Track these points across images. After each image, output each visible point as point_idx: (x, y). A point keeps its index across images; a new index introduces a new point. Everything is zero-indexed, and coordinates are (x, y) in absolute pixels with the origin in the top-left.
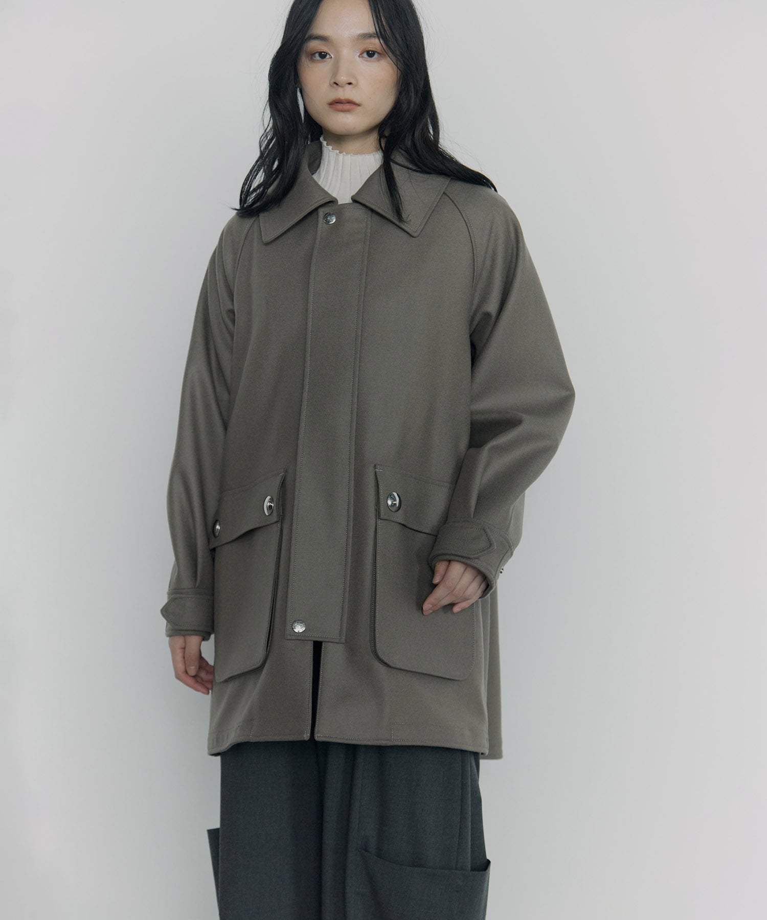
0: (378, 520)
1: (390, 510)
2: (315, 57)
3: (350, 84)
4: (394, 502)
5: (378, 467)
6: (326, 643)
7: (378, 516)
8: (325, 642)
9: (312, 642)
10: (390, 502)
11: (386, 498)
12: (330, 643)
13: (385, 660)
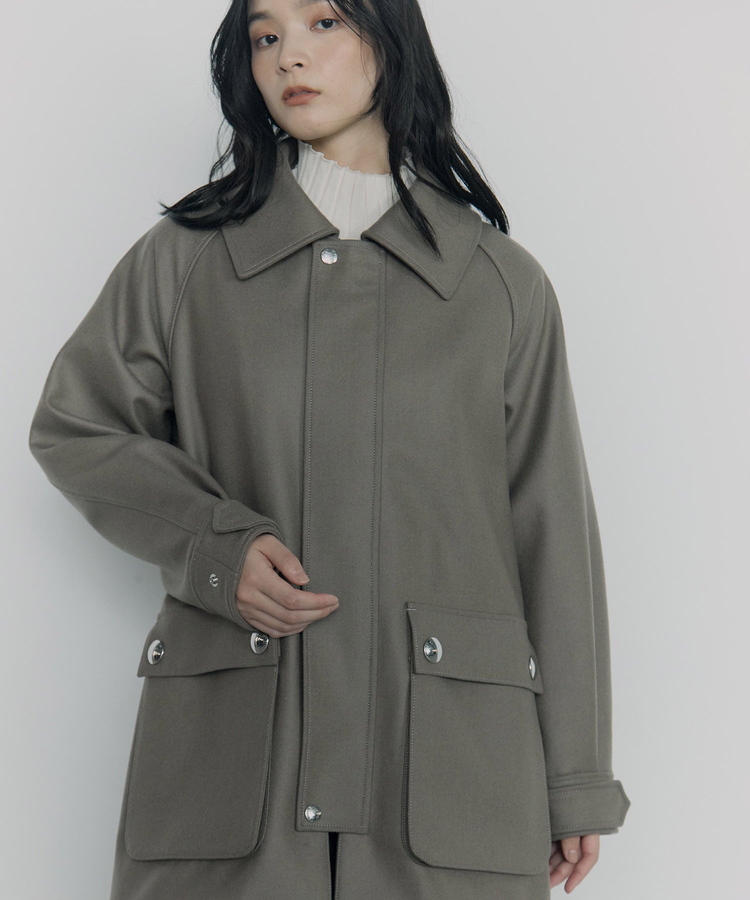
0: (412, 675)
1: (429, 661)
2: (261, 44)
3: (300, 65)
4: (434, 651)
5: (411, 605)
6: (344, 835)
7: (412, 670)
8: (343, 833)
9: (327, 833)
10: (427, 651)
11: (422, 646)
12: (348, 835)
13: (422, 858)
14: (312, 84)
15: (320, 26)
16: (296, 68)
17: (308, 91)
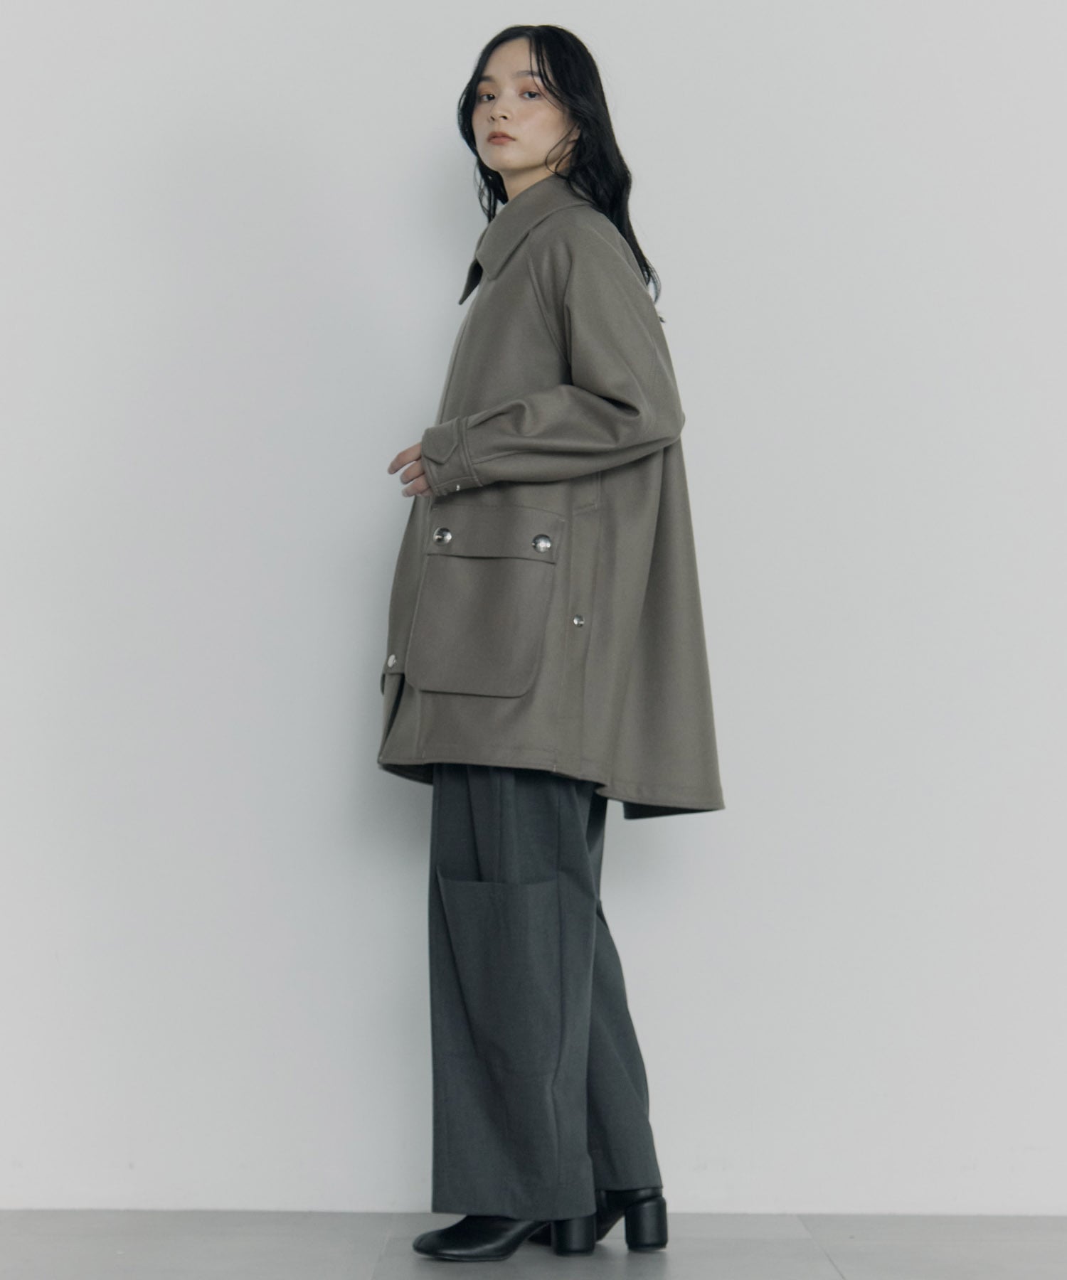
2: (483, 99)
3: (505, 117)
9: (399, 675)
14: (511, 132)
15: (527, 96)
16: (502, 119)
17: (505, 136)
^^^^^^^^^^^^^^^^
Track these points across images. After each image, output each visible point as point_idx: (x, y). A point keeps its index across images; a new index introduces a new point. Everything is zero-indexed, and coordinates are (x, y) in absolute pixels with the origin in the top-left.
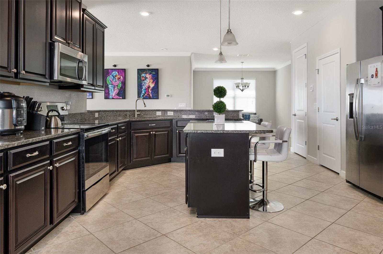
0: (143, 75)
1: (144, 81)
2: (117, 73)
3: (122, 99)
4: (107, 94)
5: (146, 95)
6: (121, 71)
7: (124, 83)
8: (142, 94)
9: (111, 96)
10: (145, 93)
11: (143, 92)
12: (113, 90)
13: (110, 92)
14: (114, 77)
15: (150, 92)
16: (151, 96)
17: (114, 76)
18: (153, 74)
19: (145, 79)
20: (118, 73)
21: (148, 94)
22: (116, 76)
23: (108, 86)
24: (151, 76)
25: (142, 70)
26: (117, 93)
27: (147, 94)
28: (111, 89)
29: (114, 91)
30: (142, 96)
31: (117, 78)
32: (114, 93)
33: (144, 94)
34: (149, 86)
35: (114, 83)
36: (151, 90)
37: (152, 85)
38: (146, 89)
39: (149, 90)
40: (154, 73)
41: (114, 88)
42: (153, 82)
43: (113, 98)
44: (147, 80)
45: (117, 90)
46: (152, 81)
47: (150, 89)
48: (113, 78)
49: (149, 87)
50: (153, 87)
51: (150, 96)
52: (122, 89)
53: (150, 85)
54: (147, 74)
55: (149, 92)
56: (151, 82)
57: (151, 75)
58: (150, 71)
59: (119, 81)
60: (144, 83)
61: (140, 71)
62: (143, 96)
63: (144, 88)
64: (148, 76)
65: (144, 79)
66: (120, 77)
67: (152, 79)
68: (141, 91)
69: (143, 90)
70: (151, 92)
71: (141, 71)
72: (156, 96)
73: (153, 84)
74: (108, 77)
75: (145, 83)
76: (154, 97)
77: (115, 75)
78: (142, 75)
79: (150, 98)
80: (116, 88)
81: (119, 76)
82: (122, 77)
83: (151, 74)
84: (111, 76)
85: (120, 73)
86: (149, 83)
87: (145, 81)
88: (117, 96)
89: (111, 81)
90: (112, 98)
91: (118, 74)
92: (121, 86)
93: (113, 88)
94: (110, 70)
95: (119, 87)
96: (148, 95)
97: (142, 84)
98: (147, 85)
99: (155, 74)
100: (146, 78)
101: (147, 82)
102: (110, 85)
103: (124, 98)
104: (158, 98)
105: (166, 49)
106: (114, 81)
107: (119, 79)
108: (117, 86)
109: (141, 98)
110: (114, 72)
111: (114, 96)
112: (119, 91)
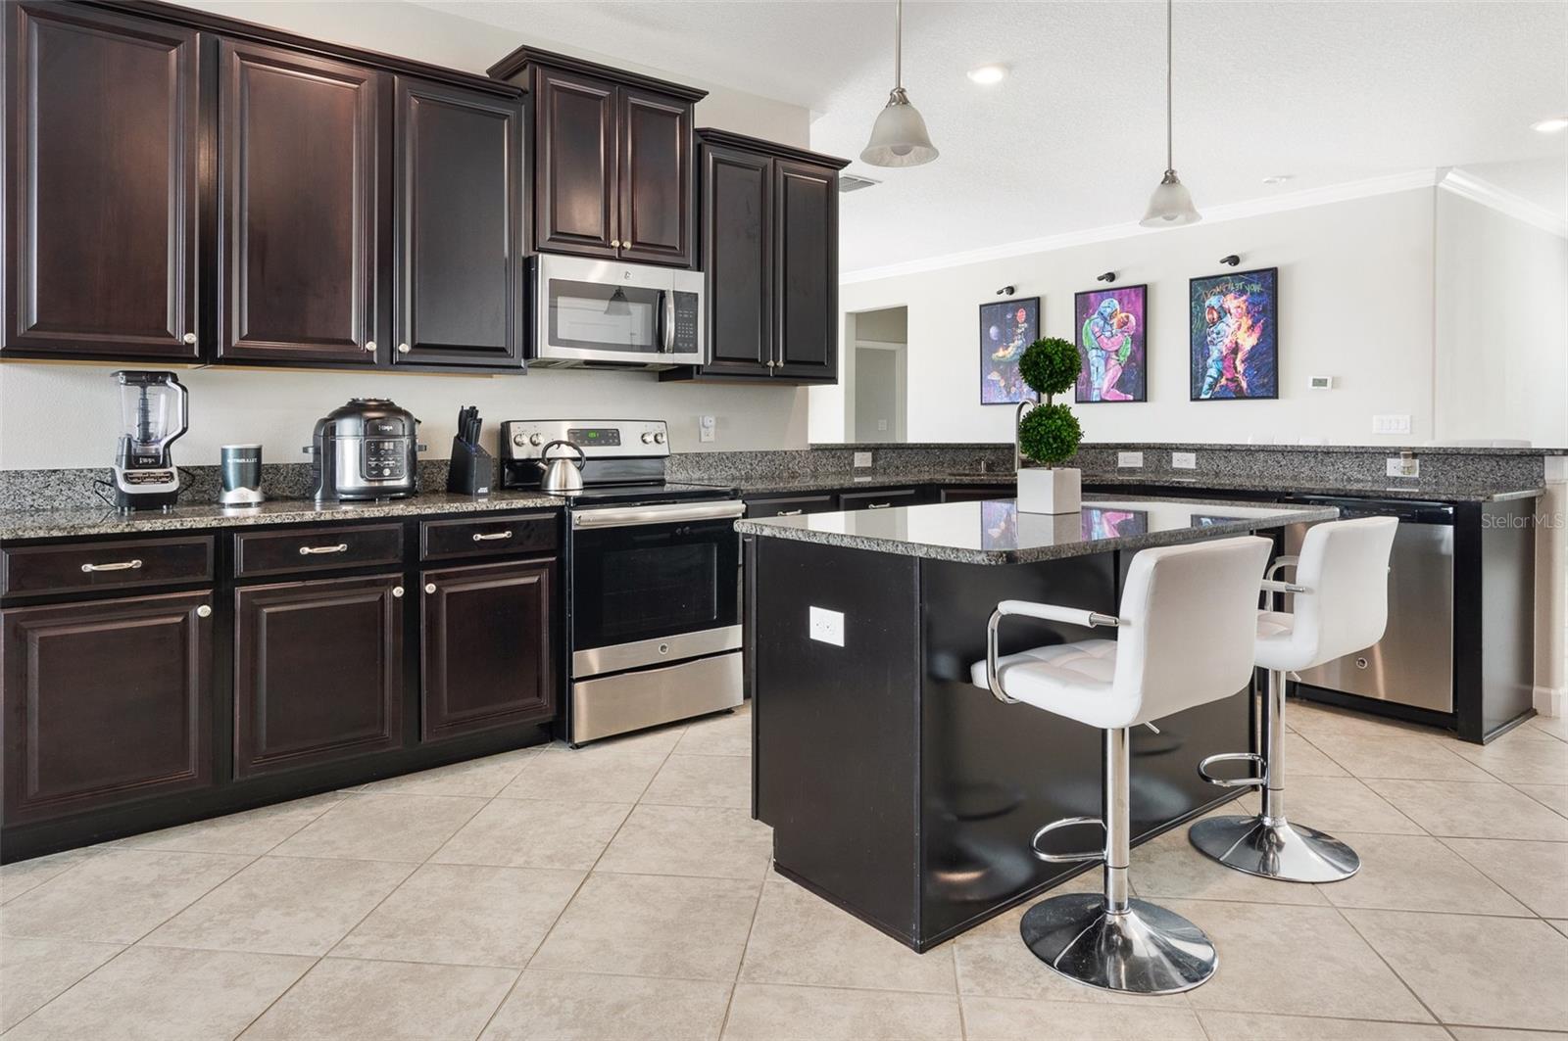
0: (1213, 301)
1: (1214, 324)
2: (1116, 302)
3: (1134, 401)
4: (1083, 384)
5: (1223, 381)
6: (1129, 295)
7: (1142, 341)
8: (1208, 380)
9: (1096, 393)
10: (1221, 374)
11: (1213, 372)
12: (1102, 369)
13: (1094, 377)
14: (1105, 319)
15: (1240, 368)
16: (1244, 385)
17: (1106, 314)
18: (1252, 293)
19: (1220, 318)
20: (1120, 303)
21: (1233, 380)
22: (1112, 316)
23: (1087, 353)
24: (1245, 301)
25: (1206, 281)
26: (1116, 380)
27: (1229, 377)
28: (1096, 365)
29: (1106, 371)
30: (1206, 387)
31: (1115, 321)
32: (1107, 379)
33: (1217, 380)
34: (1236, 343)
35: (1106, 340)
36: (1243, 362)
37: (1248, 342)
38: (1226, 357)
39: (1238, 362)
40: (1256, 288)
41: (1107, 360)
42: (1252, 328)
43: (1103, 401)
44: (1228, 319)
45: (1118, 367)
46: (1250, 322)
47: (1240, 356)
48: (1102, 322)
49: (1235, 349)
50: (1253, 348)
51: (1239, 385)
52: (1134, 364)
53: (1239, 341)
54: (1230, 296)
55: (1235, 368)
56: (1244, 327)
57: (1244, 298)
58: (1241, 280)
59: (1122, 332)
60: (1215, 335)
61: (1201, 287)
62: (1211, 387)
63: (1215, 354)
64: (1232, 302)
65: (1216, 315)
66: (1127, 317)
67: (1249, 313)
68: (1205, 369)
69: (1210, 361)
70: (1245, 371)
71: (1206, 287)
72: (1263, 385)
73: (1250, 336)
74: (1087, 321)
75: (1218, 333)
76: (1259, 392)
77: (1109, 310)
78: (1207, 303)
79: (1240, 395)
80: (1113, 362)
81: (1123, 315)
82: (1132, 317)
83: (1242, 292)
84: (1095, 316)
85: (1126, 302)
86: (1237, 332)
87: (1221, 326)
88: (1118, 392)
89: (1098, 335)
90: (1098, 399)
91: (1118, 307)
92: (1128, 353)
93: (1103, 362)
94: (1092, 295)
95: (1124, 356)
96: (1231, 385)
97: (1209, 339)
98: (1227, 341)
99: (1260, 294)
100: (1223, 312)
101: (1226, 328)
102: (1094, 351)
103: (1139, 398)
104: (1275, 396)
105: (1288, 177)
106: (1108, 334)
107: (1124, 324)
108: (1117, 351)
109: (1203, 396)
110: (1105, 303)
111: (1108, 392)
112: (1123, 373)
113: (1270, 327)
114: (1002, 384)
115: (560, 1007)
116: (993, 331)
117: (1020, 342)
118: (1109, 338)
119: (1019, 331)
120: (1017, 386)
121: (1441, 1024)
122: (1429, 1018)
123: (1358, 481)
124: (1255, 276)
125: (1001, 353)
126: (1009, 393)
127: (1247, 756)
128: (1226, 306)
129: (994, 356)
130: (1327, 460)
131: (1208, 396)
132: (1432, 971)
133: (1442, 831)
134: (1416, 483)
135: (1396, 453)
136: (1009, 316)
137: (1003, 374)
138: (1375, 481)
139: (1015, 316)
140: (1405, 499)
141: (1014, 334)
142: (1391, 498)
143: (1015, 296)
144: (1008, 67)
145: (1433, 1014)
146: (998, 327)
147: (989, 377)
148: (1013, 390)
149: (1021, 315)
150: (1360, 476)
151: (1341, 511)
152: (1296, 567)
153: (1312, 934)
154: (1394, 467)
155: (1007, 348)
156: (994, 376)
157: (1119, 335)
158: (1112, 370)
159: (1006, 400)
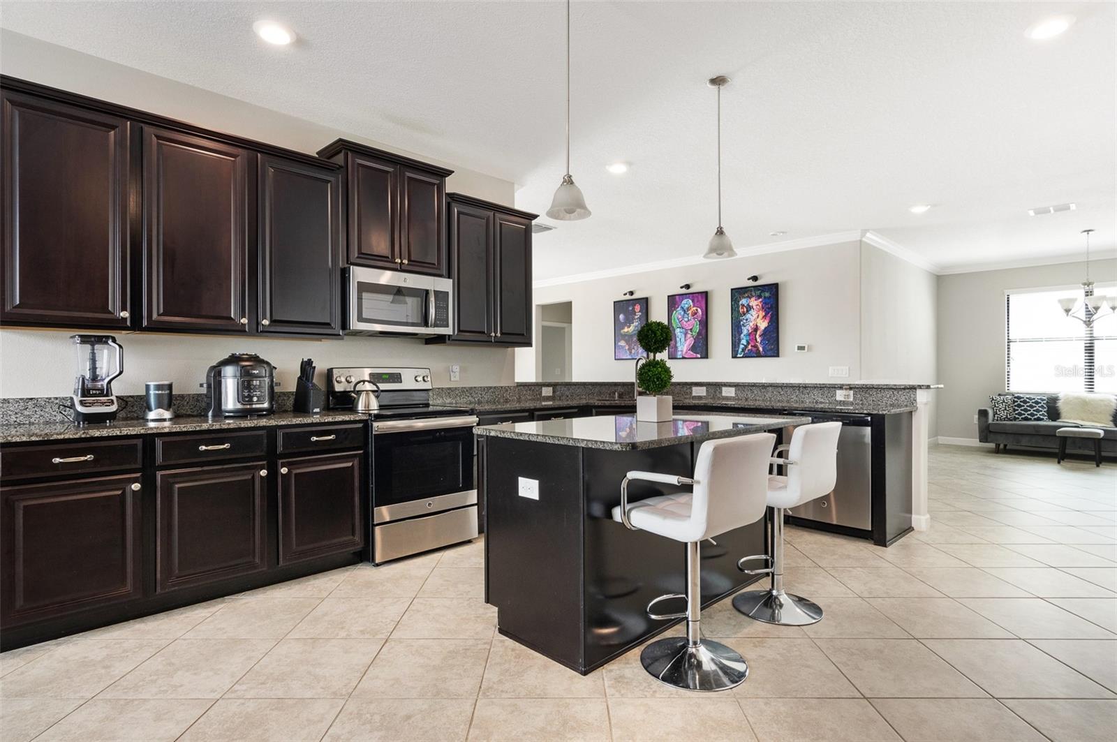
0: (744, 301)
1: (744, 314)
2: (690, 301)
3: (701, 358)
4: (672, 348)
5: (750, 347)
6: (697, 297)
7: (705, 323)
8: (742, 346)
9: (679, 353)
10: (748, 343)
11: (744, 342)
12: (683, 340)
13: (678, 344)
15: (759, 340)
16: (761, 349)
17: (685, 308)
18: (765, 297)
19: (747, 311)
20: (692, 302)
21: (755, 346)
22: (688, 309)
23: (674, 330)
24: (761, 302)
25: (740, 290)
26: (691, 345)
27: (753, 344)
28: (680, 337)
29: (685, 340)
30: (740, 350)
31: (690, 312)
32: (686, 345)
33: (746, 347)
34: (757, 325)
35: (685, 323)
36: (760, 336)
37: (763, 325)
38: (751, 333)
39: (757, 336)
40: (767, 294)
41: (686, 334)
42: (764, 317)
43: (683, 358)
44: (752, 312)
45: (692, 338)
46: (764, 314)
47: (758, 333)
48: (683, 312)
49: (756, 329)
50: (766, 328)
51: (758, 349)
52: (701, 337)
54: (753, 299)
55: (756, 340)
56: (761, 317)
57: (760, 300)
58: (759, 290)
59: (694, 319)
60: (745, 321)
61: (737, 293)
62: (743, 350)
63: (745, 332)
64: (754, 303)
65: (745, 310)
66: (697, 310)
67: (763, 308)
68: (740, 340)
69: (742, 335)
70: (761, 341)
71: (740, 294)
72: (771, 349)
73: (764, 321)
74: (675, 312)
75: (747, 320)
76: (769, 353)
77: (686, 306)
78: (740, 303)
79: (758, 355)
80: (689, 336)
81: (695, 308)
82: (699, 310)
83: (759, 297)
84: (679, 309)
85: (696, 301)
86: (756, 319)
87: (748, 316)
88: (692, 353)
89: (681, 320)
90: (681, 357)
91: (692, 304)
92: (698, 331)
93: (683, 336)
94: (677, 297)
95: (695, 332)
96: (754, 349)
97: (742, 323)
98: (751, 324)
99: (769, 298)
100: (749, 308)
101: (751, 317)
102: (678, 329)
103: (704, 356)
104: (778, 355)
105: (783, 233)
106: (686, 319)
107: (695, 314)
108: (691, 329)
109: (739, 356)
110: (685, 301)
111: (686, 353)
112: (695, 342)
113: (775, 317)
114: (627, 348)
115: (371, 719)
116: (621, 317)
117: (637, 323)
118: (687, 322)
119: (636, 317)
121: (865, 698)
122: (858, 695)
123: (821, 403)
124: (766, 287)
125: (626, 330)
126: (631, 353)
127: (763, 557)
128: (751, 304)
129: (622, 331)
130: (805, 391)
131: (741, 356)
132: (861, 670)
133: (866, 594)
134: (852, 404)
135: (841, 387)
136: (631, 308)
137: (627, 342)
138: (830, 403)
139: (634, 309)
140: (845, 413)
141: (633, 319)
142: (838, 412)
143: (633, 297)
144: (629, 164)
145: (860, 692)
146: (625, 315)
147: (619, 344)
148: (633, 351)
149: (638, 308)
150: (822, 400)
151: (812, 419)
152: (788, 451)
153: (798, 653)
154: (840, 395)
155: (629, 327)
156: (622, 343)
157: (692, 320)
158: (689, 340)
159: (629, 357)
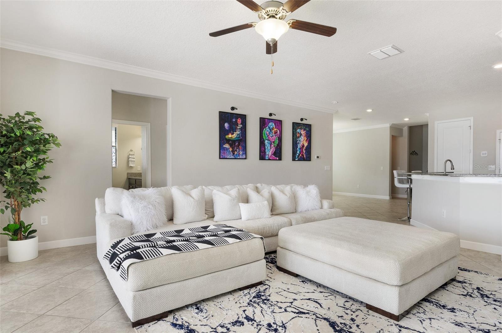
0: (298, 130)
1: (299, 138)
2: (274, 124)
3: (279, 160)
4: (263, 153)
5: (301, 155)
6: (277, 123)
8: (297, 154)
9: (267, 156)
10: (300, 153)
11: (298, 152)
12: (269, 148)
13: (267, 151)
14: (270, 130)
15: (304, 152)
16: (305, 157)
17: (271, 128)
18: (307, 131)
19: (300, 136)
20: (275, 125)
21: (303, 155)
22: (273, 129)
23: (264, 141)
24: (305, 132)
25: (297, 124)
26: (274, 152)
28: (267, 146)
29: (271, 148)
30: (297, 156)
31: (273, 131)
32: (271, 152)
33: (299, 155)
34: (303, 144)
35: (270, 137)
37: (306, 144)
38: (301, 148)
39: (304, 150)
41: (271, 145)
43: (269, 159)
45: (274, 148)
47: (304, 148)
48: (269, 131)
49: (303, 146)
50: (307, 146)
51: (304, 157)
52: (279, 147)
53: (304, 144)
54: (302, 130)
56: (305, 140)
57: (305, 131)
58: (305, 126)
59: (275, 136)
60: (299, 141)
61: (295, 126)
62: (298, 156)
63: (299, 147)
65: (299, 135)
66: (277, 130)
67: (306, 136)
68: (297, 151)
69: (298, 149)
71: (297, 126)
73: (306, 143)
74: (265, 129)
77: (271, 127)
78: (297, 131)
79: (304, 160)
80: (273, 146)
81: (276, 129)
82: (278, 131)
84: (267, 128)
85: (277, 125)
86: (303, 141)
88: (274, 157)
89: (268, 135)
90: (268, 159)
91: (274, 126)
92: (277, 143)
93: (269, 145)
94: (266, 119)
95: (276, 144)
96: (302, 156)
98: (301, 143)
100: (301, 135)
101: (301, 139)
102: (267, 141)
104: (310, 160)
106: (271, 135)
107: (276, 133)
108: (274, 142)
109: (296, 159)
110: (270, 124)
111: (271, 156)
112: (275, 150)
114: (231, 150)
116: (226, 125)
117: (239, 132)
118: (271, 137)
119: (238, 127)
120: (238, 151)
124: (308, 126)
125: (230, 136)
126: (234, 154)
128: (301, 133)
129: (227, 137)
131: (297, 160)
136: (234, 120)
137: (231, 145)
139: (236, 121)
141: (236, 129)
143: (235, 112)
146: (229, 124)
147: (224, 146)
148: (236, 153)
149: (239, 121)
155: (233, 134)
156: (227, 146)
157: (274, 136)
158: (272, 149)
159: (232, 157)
^^^^^^^^^^^^^^^^
## Work instructions
Which lines above run from the one containing "107: (119, 79)" down to the one containing "111: (114, 96)"? Repeat exactly those, both ends included, and nothing else.

## Result below
107: (119, 79)
108: (117, 86)
109: (141, 98)
110: (114, 72)
111: (114, 96)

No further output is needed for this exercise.